For landlords, we are advising them to explore options open to them such as rent guarantee policies, mortgage holidays or whether they have a re-mortgage opportunity available to them to reduce their outgoings.
For tenants, we are advising them to be clear about when any rent payment issues are likely to start, the extent of those issues and whether they have anyone else who can help them. Some tenants believe that because landlords have the option to apply for a mortgage holiday that they should not pay rent for this period. However, it is important to note that there is not an automatic payment holiday for landlords and only those who are struggling to make payments because their tenants are unable to pay all or part of the rent as a direct result of the coronavirus will apply for this relief.
We explain to our tenants that a 'rent holiday' is not going to be the best option as this strategy, just like a mortgage holiday, does not mean that the amount of money owed disappears. It continues to build up in the background and will still be due when the pandemic is over (except your monthly payments will increase in order to begin to cover the arrears). Moreover, according to most tenancy agreements, the tenant could also legally be charged interest on those arrears. A rent holiday should be a last resort as it is not the panacea that some believe it to be.
We would advise closely examining what you can afford; what money is coming in and going out? You can then speak to your landlord about a way forward. Reaching an agreement with your landlord as quickly as possible will help in the long term.
What is the Government doing for tenants?

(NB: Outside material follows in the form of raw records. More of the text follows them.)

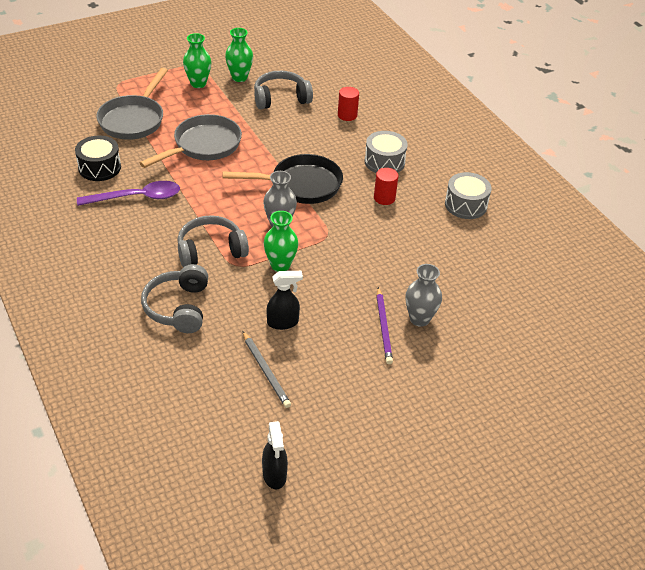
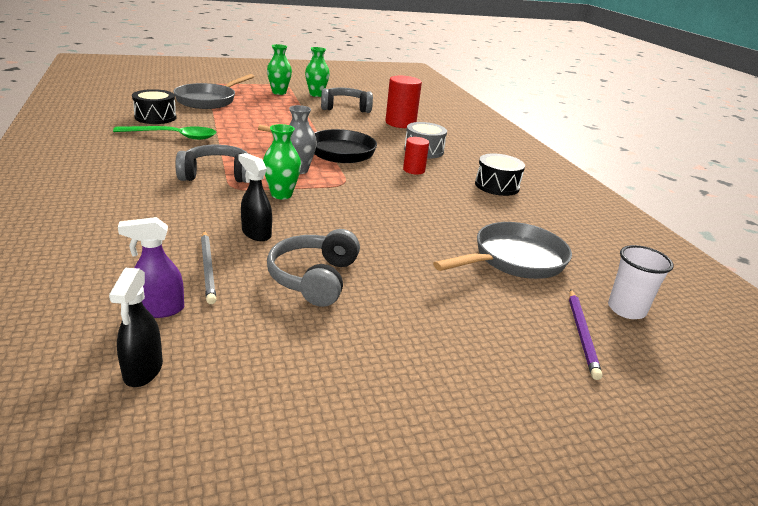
camera: 10 degrees right, 15 degrees down
purple spoon [77,181,180,206] -> green spoon [113,126,216,140]
grey pan [140,114,242,168] -> grey pan moved to [433,222,572,279]
grey headphones [141,264,208,333] -> grey headphones moved to [267,229,360,307]
black spray bottle [267,271,303,330] -> black spray bottle turned 135 degrees counterclockwise [238,153,272,241]
red cylinder [338,87,359,121] -> red cylinder [385,76,422,128], size x1.70
purple pencil [376,287,393,364] -> purple pencil moved to [569,289,602,380]
grey vase [405,264,442,327] -> none
grey drum [445,172,492,219] -> black drum [475,154,525,196]
none -> purple spray bottle [118,217,184,318]
none -> white cup [608,245,674,319]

What the Government has done is put into law (in the Coronavirus Act 2020) that landlords will have to give all tenants three rather than two months' notice if they intend to end the tenancy. As David Cox, Chief Executive of ARLA Propertymark says, "However difficult it may be, this is the right decision in light of the current circumstances. Yet evictions will not be required if we can keep the rent flowing…As long as the Government helps tenants pay their rent, there will not be a large build-up of debt from rent arrears, meaning there will be no logical reason why a landlord would start eviction proceedings."